The task:
Take the entries below and print, exactly, the stretch from the line containing "84 135 0.38" through the line containing "458 315 388", both included.

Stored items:
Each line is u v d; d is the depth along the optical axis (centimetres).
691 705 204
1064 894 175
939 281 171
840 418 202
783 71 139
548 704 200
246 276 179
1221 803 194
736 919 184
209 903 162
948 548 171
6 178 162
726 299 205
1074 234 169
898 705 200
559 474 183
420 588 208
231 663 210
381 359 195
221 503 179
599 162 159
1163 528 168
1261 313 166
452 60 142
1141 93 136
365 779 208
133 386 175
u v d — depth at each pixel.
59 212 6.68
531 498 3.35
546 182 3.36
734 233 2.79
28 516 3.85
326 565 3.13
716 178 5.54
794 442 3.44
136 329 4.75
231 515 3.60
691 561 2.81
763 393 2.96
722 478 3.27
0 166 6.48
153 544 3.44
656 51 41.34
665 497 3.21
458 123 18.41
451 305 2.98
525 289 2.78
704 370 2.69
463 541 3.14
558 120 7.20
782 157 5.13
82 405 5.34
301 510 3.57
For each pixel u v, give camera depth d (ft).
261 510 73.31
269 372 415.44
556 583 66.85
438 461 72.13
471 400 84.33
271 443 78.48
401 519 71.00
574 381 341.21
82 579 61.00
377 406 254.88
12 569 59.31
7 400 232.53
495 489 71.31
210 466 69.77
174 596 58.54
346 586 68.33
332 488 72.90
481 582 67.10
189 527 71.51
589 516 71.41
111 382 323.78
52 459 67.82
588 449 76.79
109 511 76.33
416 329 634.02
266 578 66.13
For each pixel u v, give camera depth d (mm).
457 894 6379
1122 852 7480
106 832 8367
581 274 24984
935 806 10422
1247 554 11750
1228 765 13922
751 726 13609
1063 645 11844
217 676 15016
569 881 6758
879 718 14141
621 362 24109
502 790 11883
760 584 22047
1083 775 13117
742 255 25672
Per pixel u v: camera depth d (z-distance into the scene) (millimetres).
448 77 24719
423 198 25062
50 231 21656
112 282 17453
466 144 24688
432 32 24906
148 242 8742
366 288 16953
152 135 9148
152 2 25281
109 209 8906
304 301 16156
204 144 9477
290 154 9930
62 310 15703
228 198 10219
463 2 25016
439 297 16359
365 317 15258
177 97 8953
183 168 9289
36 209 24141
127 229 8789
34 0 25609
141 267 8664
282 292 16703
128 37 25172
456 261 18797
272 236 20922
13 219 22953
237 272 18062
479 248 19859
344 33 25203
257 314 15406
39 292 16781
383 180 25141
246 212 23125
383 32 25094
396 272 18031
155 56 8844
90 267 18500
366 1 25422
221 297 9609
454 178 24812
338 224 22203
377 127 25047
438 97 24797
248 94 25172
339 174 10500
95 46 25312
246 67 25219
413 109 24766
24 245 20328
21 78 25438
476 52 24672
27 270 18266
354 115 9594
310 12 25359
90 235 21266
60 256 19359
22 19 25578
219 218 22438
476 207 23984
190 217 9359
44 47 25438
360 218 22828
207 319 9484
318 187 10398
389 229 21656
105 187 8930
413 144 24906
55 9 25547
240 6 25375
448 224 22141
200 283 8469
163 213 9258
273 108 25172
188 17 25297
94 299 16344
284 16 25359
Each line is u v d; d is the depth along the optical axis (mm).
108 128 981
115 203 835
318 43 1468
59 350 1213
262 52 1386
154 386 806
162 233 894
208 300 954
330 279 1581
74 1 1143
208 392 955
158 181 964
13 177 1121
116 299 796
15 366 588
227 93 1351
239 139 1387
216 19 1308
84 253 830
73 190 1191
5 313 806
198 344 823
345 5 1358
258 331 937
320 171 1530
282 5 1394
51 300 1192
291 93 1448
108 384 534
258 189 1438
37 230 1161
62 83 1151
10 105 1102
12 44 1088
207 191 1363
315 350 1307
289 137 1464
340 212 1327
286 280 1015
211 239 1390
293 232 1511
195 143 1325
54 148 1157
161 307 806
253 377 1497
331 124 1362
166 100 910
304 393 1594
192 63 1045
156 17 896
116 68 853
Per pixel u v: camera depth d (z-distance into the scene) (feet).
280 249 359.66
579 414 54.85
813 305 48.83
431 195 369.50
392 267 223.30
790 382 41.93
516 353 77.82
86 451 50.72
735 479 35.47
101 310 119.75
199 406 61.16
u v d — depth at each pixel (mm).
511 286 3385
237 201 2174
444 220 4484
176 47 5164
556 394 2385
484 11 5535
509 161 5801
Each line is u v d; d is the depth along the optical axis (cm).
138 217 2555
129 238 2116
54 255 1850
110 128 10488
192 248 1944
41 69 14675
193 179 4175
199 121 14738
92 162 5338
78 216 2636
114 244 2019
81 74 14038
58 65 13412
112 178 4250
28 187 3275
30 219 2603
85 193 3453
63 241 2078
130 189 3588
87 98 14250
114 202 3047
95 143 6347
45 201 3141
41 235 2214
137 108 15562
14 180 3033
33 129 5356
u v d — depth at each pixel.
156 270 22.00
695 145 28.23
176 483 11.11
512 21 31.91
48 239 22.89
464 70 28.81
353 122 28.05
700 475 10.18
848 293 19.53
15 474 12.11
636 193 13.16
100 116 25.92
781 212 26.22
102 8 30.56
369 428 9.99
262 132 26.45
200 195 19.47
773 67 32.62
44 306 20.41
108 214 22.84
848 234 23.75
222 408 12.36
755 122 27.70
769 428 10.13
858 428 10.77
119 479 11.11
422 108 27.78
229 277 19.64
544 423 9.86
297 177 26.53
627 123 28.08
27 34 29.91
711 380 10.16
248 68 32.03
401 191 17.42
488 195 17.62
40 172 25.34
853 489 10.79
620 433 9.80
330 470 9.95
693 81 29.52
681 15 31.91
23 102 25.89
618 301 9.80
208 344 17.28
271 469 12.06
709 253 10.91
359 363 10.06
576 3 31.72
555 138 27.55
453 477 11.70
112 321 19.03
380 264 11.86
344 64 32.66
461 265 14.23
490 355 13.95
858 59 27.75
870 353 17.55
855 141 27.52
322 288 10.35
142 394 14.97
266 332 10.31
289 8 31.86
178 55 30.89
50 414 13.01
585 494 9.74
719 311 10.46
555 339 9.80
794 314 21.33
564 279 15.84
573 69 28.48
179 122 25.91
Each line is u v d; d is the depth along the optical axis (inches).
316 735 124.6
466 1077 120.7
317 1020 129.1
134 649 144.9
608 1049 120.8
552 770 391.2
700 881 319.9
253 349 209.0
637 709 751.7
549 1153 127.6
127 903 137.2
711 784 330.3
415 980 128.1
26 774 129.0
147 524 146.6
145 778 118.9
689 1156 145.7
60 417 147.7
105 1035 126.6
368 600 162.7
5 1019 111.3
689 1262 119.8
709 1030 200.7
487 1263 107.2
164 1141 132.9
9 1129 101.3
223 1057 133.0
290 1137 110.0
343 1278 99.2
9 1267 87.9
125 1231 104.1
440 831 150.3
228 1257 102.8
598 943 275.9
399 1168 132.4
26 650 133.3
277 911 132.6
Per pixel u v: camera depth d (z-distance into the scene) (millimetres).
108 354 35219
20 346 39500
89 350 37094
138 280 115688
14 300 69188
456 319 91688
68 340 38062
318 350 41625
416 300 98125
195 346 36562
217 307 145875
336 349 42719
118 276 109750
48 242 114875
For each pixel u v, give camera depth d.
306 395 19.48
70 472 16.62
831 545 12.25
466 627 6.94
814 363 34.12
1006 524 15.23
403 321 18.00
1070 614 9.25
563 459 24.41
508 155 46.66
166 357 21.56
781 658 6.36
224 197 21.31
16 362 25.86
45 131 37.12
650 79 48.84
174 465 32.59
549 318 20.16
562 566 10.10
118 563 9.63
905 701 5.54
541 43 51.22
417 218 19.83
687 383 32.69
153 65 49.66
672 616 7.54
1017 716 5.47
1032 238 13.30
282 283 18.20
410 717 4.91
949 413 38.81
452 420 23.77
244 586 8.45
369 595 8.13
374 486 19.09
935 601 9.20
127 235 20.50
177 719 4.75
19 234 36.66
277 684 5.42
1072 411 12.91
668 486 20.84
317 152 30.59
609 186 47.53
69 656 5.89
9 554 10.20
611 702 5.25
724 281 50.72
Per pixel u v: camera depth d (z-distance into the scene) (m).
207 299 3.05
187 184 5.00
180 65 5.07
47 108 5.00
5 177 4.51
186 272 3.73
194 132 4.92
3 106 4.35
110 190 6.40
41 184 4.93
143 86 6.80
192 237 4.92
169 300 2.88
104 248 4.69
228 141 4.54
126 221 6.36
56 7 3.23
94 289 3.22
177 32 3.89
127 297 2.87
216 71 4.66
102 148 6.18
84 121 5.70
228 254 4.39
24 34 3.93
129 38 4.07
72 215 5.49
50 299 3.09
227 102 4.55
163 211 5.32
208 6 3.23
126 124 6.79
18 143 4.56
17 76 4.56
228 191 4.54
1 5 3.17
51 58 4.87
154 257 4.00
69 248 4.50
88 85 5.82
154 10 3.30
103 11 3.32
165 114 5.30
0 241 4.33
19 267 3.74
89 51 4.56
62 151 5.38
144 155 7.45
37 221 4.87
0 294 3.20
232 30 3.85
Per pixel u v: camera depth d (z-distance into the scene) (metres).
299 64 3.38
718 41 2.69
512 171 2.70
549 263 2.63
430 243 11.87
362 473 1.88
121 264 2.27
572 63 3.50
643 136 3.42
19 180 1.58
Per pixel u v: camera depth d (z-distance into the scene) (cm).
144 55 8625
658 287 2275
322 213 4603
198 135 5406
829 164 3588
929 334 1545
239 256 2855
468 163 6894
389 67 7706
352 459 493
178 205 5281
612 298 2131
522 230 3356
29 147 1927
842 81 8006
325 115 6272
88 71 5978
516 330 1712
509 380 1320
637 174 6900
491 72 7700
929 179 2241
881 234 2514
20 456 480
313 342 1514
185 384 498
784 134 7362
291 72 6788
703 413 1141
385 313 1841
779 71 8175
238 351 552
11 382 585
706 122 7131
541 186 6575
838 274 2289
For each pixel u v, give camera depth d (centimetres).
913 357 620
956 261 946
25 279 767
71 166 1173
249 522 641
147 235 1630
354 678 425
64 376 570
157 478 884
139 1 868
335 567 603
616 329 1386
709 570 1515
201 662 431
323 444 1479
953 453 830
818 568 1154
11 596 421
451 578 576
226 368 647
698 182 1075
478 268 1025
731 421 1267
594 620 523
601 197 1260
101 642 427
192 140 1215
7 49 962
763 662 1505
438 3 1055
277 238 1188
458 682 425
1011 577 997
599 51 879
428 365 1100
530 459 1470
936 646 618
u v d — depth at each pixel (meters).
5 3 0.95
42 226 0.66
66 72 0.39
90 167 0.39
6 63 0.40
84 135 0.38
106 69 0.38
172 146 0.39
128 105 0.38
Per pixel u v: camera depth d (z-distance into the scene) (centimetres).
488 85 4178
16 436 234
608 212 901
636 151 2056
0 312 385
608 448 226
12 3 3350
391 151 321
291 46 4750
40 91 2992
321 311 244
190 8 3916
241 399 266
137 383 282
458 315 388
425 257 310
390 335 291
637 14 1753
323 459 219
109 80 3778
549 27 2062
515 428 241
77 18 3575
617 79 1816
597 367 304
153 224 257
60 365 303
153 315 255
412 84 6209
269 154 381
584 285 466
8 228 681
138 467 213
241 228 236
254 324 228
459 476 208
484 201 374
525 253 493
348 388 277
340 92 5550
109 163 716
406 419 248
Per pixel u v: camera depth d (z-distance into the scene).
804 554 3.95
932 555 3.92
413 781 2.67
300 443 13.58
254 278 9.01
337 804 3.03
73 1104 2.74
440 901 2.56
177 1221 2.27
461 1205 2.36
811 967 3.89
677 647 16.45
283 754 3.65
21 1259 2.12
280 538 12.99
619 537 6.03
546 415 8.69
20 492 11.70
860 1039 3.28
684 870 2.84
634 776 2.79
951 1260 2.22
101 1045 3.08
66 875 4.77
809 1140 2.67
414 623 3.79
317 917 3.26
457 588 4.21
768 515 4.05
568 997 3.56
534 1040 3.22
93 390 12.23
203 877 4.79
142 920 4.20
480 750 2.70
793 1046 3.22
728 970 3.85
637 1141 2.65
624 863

Task output:
84 135 0.38
106 69 0.38
172 146 0.39
128 105 0.38
Per pixel u v: camera depth d (z-distance into the scene) (centimetres).
488 85 4178
16 436 234
608 212 901
636 151 2056
0 312 385
608 448 226
12 3 3350
391 151 321
291 46 4750
40 91 2992
321 311 244
190 8 3916
241 399 266
137 383 282
458 315 388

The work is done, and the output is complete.